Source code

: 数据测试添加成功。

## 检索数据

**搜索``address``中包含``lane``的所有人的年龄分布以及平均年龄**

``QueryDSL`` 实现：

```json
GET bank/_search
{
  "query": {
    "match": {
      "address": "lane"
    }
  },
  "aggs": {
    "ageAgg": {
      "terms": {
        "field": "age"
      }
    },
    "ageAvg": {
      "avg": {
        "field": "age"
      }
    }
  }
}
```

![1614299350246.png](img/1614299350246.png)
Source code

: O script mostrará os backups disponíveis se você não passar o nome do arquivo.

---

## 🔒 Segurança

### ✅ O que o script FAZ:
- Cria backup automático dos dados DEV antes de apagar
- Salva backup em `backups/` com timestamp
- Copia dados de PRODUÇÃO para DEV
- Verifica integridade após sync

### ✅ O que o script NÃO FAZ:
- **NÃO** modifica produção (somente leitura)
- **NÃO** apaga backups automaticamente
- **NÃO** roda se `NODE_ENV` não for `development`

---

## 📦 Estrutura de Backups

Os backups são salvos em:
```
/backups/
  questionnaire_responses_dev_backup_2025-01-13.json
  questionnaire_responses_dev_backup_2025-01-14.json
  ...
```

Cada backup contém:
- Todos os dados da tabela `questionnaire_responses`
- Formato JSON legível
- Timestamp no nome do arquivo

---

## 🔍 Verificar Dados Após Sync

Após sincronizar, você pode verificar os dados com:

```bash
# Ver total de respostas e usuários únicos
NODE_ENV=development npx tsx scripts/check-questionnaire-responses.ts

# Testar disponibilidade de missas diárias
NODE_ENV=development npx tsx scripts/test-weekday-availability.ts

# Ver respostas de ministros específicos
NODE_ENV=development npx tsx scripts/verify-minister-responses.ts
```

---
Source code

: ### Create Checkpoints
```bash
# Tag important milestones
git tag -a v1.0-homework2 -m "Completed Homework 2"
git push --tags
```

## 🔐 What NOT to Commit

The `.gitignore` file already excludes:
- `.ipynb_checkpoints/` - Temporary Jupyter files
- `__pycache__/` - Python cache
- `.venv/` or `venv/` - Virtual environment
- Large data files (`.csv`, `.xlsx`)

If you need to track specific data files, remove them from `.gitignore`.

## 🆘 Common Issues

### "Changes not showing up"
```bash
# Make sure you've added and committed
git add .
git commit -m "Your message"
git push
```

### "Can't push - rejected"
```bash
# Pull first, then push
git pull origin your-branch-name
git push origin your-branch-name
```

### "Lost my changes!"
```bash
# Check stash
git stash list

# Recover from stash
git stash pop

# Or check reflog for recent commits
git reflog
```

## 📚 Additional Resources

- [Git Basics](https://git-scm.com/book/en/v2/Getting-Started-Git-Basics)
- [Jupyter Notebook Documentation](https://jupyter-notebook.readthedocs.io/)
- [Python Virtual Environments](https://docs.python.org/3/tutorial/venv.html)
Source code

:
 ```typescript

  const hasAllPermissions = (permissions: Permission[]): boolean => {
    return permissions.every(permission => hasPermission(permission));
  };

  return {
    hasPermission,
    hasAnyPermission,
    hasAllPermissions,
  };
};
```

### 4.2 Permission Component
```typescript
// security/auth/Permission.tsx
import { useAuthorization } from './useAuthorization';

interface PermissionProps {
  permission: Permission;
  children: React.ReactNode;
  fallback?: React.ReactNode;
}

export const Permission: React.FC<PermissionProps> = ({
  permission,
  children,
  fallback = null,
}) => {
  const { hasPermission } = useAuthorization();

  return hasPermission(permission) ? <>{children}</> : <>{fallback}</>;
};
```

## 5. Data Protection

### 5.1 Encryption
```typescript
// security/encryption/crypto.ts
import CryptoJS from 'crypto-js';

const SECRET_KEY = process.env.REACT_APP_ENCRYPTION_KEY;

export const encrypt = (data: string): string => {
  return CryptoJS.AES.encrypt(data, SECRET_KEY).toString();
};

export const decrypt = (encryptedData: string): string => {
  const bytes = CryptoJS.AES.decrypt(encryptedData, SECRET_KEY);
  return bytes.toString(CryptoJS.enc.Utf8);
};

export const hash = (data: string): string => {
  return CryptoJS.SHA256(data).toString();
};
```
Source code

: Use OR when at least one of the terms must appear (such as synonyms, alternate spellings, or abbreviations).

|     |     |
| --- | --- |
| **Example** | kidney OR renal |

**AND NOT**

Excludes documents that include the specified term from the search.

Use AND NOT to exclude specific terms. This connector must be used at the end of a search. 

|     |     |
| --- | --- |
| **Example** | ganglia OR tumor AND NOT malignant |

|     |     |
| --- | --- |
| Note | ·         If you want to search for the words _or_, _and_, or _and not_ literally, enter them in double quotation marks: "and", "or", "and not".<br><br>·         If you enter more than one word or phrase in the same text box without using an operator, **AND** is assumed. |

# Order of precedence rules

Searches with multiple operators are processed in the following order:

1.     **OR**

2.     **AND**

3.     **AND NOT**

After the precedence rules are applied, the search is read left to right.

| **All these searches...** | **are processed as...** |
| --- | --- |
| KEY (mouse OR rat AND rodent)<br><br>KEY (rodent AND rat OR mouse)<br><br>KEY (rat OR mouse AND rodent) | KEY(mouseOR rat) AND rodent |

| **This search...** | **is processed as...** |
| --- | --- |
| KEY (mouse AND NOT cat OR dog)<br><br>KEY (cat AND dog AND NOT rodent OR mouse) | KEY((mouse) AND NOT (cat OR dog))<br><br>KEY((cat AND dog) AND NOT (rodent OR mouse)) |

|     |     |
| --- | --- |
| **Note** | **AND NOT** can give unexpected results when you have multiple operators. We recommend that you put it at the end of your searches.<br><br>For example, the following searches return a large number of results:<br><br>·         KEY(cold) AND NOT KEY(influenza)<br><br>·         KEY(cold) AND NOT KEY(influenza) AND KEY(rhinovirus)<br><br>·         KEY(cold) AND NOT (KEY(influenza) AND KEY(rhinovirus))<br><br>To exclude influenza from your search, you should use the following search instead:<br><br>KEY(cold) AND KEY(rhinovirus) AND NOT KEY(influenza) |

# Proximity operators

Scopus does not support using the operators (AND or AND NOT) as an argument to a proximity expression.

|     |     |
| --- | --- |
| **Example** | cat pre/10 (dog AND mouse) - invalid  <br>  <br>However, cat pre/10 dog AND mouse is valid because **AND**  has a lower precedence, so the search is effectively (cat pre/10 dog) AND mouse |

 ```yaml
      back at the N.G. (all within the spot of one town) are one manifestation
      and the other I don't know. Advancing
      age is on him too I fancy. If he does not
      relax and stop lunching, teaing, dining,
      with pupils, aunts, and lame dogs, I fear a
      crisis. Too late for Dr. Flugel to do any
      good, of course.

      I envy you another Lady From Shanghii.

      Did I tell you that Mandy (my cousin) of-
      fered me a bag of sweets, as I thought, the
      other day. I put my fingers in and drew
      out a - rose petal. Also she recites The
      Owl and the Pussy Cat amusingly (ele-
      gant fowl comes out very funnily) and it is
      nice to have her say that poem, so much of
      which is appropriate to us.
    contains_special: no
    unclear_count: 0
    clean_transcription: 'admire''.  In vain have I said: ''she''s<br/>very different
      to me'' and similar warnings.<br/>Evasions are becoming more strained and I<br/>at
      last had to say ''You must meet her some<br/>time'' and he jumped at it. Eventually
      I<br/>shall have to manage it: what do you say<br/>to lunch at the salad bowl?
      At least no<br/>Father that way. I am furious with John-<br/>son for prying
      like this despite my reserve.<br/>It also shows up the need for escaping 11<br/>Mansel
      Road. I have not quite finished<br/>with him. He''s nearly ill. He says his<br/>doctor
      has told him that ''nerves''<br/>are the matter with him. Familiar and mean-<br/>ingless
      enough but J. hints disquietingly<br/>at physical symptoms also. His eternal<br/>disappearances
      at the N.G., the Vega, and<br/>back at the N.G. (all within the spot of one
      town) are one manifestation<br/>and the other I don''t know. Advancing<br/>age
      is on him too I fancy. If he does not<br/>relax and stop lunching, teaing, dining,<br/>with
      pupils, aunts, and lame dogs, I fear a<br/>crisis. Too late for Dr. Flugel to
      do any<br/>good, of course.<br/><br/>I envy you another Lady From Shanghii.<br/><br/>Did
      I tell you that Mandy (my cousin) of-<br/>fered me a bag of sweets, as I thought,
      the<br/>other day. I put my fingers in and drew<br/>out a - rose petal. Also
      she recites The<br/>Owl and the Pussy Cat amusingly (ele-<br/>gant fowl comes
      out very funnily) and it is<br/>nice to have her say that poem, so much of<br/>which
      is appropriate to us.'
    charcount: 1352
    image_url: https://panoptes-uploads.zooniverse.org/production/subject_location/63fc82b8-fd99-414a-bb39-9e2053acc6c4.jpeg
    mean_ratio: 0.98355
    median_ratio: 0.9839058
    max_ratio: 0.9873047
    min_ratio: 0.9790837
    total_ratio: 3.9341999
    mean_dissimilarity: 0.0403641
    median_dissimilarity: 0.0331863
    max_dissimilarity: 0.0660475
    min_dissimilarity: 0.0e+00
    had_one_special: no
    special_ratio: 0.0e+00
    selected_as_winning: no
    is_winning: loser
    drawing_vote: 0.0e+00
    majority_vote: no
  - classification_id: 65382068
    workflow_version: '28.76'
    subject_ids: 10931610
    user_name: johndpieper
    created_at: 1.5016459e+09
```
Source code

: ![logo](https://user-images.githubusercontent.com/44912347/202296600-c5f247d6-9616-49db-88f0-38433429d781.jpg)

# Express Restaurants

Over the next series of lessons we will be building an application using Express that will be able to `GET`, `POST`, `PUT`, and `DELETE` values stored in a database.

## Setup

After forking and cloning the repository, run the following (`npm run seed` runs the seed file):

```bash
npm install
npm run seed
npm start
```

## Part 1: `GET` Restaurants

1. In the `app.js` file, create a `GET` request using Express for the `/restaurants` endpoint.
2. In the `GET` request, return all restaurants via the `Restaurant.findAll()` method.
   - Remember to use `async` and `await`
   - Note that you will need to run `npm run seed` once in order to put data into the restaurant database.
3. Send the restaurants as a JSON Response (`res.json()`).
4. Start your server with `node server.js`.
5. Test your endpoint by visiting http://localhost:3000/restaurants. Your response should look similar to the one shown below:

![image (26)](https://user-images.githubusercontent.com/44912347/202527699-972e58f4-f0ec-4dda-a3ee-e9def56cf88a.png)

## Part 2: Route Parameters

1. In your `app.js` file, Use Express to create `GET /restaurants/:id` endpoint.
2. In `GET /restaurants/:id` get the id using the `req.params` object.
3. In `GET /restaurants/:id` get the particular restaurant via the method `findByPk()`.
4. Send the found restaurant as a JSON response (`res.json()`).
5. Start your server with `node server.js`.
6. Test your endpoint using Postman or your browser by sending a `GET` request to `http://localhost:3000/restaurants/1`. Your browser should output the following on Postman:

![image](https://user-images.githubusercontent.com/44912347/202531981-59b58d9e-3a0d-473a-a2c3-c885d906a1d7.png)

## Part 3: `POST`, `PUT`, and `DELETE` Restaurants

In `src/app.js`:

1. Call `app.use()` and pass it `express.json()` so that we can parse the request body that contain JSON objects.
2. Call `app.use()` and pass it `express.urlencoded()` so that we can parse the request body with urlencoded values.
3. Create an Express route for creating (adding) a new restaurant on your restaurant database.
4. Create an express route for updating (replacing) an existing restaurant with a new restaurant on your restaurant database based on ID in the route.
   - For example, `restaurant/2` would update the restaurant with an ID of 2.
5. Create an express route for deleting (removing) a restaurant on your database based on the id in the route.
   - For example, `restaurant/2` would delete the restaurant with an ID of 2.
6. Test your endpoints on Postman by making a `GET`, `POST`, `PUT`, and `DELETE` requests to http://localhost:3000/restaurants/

### ABOUT THIS TASK
In the listing above, please print only the lines from the first one to the line where "- **NÃO** modifica produção (somente leitura)" appears, exactly as written, both of those lines included.

### ANSWER BOX
Source code

: 数据测试添加成功。

## 检索数据

**搜索``address``中包含``lane``的所有人的年龄分布以及平均年龄**

``QueryDSL`` 实现：

```json
GET bank/_search
{
  "query": {
    "match": {
      "address": "lane"
    }
  },
  "aggs": {
    "ageAgg": {
      "terms": {
        "field": "age"
      }
    },
    "ageAvg": {
      "avg": {
        "field": "age"
      }
    }
  }
}
```

![1614299350246.png](img/1614299350246.png)
Source code

: O script mostrará os backups disponíveis se você não passar o nome do arquivo.

---

## 🔒 Segurança

### ✅ O que o script FAZ:
- Cria backup automático dos dados DEV antes de apagar
- Salva backup em `backups/` com timestamp
- Copia dados de PRODUÇÃO para DEV
- Verifica integridade após sync

### ✅ O que o script NÃO FAZ:
- **NÃO** modifica produção (somente leitura)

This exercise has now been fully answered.